EPO is a phytoestrogen which may act as an agonist or an antagonist of oestrogen to reduce the effects of hot flashes [31]. Similar to this study, Yousefi et al. [32] found that EPO is effective in reducing the severity of hot flashes but contrary to our study, they found a decrease in the frequency of hot flashes.

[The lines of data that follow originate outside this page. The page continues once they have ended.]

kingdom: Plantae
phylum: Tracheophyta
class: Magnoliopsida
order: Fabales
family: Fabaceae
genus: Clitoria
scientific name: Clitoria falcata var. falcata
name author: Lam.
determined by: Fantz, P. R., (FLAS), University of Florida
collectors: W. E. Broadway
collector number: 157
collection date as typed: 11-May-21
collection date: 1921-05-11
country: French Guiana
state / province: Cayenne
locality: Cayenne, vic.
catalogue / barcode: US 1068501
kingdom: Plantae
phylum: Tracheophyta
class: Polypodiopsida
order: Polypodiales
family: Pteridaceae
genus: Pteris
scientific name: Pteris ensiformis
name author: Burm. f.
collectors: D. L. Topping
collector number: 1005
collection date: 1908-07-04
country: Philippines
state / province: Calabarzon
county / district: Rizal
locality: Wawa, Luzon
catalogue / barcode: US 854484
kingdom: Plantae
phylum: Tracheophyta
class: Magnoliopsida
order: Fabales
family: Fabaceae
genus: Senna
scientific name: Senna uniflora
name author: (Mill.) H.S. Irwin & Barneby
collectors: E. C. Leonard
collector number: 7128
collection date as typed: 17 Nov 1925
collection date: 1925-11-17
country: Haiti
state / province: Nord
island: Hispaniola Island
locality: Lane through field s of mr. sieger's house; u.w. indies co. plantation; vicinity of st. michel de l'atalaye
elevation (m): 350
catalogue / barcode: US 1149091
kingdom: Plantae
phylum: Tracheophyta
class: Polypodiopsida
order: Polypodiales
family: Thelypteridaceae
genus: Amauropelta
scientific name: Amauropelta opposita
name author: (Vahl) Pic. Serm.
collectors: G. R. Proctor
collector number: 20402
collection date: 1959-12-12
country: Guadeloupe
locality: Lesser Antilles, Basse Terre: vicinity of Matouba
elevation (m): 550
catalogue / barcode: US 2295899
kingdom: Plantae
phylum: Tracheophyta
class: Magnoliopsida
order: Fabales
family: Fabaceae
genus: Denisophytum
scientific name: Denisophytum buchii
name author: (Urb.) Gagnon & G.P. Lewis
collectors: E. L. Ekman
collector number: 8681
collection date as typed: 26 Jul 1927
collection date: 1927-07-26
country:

The participants reported mild nausea and headache. Other studies also found headaches and gastrointestinal upsets with EPO [22,33]. Bamford et al. [33] in their meta-analysis for Eczema found that the gastrointestinal effects were not severe enough to withdraw EPO.

CONCLUSION

There is currently insufficient evidence to conclude that EPO is beneficial to alleviate hot flashes in menopausal women. We suggest further research be done to study the effects of EPO on hot flashes so that if there is enough evidence women may use it as an alternative to HRT with fewer side effects.

Footnotes

FUNDING: No funding to declare.

CONFLICT OF INTEREST: No potential conflict of interest relevant to this article was reported.